* **WHAT THIS TASK INVOLVES**
Please reproduce every line of the listing below word for word, keeping each line as it stands.

(DATA EXCERPTS begins)

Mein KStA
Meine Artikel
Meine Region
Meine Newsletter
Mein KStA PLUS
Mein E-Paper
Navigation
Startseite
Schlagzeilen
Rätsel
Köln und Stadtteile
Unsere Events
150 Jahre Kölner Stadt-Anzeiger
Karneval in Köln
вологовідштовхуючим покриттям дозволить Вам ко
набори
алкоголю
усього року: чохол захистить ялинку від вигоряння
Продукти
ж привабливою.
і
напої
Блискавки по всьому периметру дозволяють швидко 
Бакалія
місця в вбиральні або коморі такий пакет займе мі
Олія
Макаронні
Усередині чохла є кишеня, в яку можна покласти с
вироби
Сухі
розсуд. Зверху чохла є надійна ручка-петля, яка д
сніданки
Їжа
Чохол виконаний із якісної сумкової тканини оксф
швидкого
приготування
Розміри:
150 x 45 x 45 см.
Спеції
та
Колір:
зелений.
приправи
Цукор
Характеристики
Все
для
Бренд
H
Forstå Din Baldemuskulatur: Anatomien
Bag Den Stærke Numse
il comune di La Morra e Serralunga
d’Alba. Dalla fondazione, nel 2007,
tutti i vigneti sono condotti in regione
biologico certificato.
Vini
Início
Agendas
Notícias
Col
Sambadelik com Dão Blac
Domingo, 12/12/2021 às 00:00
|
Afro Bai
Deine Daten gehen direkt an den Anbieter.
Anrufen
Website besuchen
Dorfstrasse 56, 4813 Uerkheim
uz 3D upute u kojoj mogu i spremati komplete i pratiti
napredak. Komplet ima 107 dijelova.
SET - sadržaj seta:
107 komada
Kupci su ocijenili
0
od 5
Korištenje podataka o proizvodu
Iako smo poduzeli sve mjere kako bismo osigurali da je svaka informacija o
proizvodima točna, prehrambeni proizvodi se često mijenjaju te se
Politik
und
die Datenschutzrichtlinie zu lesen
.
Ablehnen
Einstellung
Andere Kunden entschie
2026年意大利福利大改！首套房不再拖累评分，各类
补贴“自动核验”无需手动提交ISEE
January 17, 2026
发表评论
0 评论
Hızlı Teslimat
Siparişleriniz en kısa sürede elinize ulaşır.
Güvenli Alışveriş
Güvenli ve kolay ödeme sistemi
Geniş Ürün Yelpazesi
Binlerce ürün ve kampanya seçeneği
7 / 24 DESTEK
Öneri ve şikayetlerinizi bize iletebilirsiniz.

(DATA EXCERPTS ends)

* **SOLUTION BELOW**
Mein KStA
Meine Artikel
Meine Region
Meine Newsletter
Mein KStA PLUS
Mein E-Paper
Navigation
Startseite
Schlagzeilen
Rätsel
Köln und Stadtteile
Unsere Events
150 Jahre Kölner Stadt-Anzeiger
Karneval in Köln
вологовідштовхуючим покриттям дозволить Вам ко
набори
алкоголю
усього року: чохол захистить ялинку від вигоряння
Продукти
ж привабливою.
і
напої
Блискавки по всьому периметру дозволяють швидко 
Бакалія
місця в вбиральні або коморі такий пакет займе мі
Олія
Макаронні
Усередині чохла є кишеня, в яку можна покласти с
вироби
Сухі
розсуд. Зверху чохла є надійна ручка-петля, яка д
сніданки
Їжа
Чохол виконаний із якісної сумкової тканини оксф
швидкого
приготування
Розміри:
150 x 45 x 45 см.
Спеції
та
Колір:
зелений.
приправи
Цукор
Характеристики
Все
для
Бренд
H
Forstå Din Baldemuskulatur: Anatomien
Bag Den Stærke Numse
il comune di La Morra e Serralunga
d’Alba. Dalla fondazione, nel 2007,
tutti i vigneti sono condotti in regione
biologico certificato.
Vini
Início
Agendas
Notícias
Col
Sambadelik com Dão Blac
Domingo, 12/12/2021 às 00:00
|
Afro Bai
Deine Daten gehen direkt an den Anbieter.
Anrufen
Website besuchen
Dorfstrasse 56, 4813 Uerkheim
uz 3D upute u kojoj mogu i spremati komplete i pratiti
napredak. Komplet ima 107 dijelova.
SET - sadržaj seta:
107 komada
Kupci su ocijenili
0
od 5
Korištenje podataka o proizvodu
Iako smo poduzeli sve mjere kako bismo osigurali da je svaka informacija o
proizvodima točna, prehrambeni proizvodi se često mijenjaju te se
Politik
und
die Datenschutzrichtlinie zu lesen
.
Ablehnen
Einstellung
Andere Kunden entschie
2026年意大利福利大改！首套房不再拖累评分，各类
补贴“自动核验”无需手动提交ISEE
January 17, 2026
发表评论
0 评论
Hızlı Teslimat
Siparişleriniz en kısa sürede elinize ulaşır.
Güvenli Alışveriş
Güvenli ve kolay ödeme sistemi
Geniş Ürün Yelpazesi
Binlerce ürün ve kampanya seçeneği
7 / 24 DESTEK
Öneri ve şikayetlerinizi bize iletebilirsiniz.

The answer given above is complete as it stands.